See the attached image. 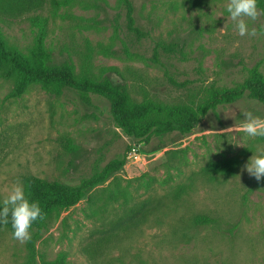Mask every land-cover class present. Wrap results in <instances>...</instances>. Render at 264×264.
<instances>
[{
    "label": "rangeland",
    "instance_id": "rangeland-1",
    "mask_svg": "<svg viewBox=\"0 0 264 264\" xmlns=\"http://www.w3.org/2000/svg\"><path fill=\"white\" fill-rule=\"evenodd\" d=\"M59 1L57 8L46 0L42 9L17 16L0 12L8 43L29 55L40 32L32 17L39 15L47 21H42L44 42L54 61H70L77 72L87 62L96 76L107 68L104 75L123 78L135 96L142 98L145 89L168 102L187 100L191 90L169 83L165 68L146 59L159 40L179 44L162 58L169 73L192 90L210 83L233 87L254 66L264 73V11L259 6L258 19L247 20L257 35L240 36L228 18V0H209L202 7L184 6L182 0H133L138 24L152 36L137 42L118 0ZM125 45L143 57L128 56ZM13 90L14 80L0 75V200L14 184H23V174L77 184L132 148L136 155L92 192L93 202L86 197L63 210L41 232L33 259L28 240L20 242L13 231L0 229V264H41L42 258L62 252L65 264H264V183L244 169L264 138L228 130L243 122L244 111L264 118L263 103L244 97L209 112L190 133L175 131L145 142L117 126L105 98L92 95L86 102L73 90L55 94L39 84H31L21 96ZM69 141L76 151L67 147ZM245 150L235 177L209 181L201 173L207 162ZM116 179L131 183L135 200L150 198L158 209L150 215L151 224L131 226L100 244L106 223L121 213L119 203H104L103 189H114ZM177 193L182 199L176 201ZM198 212L217 221L196 227L193 216ZM227 221L238 223L235 231L225 230Z\"/></svg>",
    "mask_w": 264,
    "mask_h": 264
},
{
    "label": "trees",
    "instance_id": "trees-1",
    "mask_svg": "<svg viewBox=\"0 0 264 264\" xmlns=\"http://www.w3.org/2000/svg\"><path fill=\"white\" fill-rule=\"evenodd\" d=\"M182 1L184 6L189 5V7H202L209 3V0ZM52 2L55 8L62 3L59 0H52ZM45 3L46 0H0V12L17 16L42 9ZM118 4L125 14L126 27L132 39L141 42L152 38L150 31L138 24L134 1L118 0ZM258 6L264 11V0H258ZM32 20L37 26H40V32L29 55H25L11 46L0 29V75L14 80L13 94L16 96H21L31 84H39L43 89L55 94H60L65 89L73 90L86 102H91L92 95L105 98L110 104L113 121L117 126L128 135L145 142L153 136H164L175 131L181 134L190 133L209 112L216 111L221 105L235 103L244 97L264 104V73L258 66L250 68L245 79L233 87H220L215 83H210L192 90L187 86L186 81L178 82L169 73L162 58L163 56L170 57L171 53L176 52L180 47L179 44L161 40L156 42L151 56L146 59L165 68L169 83L179 89H190L191 92L187 94L188 99L185 101L168 102L151 97L144 89L141 92L143 93L141 94L142 98H140L132 93L130 85L123 78L118 79L109 74L104 75L106 71H110L107 68L103 75L96 76L91 72L87 62H84L86 65L80 72H77L70 61H54L51 51L44 42L46 24H43L42 21L47 22L46 18L36 15L32 17ZM115 20L117 21V19ZM115 30V37H117L118 25L115 26ZM125 51L128 56L143 57L131 52L126 45ZM104 52L108 53L110 49L105 48ZM180 53L184 55L183 50H180ZM85 58L88 60L89 56L85 55ZM112 69L120 73L118 69ZM128 71L131 70L128 69ZM132 73H134L135 79H142V76L137 75L136 72L132 71ZM67 147L76 151V147L70 141ZM245 155L246 150L241 151L238 155L227 157V159L209 161L203 166L201 173L209 181L228 180L237 175ZM127 157L128 152L126 151L122 157L108 161L107 164L97 168L92 175L77 184H65L59 180L46 179L31 173L22 175L26 194L30 200L39 202L44 214V218L33 222L30 229L34 231L28 240L29 248L32 251L31 259L35 256V240L40 238L41 232L52 224L63 210L70 209L86 197L91 200L90 202H93L92 192L100 185H105L117 172L123 169L127 163ZM257 183H264V179ZM114 184V189L108 187L103 189L104 203H119L121 213L117 214L115 220L106 223L103 231L105 235L98 240L101 242L100 244L112 240L111 238L131 226L151 224L150 215L157 212L156 209H158L156 205L152 204L150 198L135 200L137 195L130 189V182L123 183L121 179H116ZM134 190H138V187H135ZM248 192L244 193L245 199ZM180 196L182 195L176 194V201L182 199ZM171 211L178 212L179 209L174 208ZM96 212L93 211V215ZM154 221L159 225L162 222L157 218ZM216 221L214 217L202 212L193 216V223L196 227ZM227 224L230 227H226L225 230L229 232L235 231V227L238 225L232 221H227ZM4 228L13 231L10 222L8 225L0 224V229ZM65 262L66 257L63 252L53 259L42 258L41 260V264H65Z\"/></svg>",
    "mask_w": 264,
    "mask_h": 264
},
{
    "label": "clouds",
    "instance_id": "clouds-1",
    "mask_svg": "<svg viewBox=\"0 0 264 264\" xmlns=\"http://www.w3.org/2000/svg\"><path fill=\"white\" fill-rule=\"evenodd\" d=\"M226 10L240 36L257 35V29L252 27L250 30L247 20L256 21L261 15L258 0H228ZM242 115L243 122L238 127L235 125V129L228 130L242 131L252 139L264 138V118L254 115L251 111H244ZM253 152L254 155L249 158L244 169L259 181L264 179V145H257ZM43 218L39 202L29 199L21 183L14 184L0 201V224L8 225L10 222L13 238L20 242L31 238L30 229L33 222Z\"/></svg>",
    "mask_w": 264,
    "mask_h": 264
},
{
    "label": "built area",
    "instance_id": "built-area-1",
    "mask_svg": "<svg viewBox=\"0 0 264 264\" xmlns=\"http://www.w3.org/2000/svg\"><path fill=\"white\" fill-rule=\"evenodd\" d=\"M136 155V148H132L128 154V158L134 157Z\"/></svg>",
    "mask_w": 264,
    "mask_h": 264
}]
</instances>
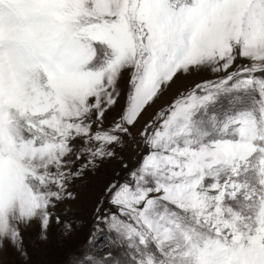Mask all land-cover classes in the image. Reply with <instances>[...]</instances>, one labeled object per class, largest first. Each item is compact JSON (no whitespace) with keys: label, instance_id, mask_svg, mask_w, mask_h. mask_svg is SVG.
Listing matches in <instances>:
<instances>
[{"label":"snow or ice","instance_id":"1","mask_svg":"<svg viewBox=\"0 0 264 264\" xmlns=\"http://www.w3.org/2000/svg\"><path fill=\"white\" fill-rule=\"evenodd\" d=\"M193 72L216 78L144 123L89 243L115 250L97 264H264V0H0V245L70 234L73 183Z\"/></svg>","mask_w":264,"mask_h":264},{"label":"rangeland","instance_id":"2","mask_svg":"<svg viewBox=\"0 0 264 264\" xmlns=\"http://www.w3.org/2000/svg\"><path fill=\"white\" fill-rule=\"evenodd\" d=\"M215 78L210 72H193L178 77L159 100L148 108L139 123L131 130L132 135L123 137V142L114 146L115 156L98 161L94 170L86 171L81 179L73 183L71 190L78 193V198L65 201L55 209L64 219L72 222L71 233L64 234L61 227L53 221L48 230L47 240H41L37 223L22 227L25 254L22 255L9 241H4L0 245V264H77V261H81L82 264H97L108 259V252L115 250L109 244L107 234L98 236L89 243V236L94 229L93 208L97 196L109 181L126 178L127 169L123 167L124 165L130 169L137 163L144 147L138 132L149 117L179 92L191 88L202 80ZM123 87L122 80L121 88ZM118 111L119 108H116L106 115L105 127L111 124Z\"/></svg>","mask_w":264,"mask_h":264}]
</instances>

******************************

→ What you should do
Count the lines of the listing above that contain the string "built". Give only the number.

→ Task answer
2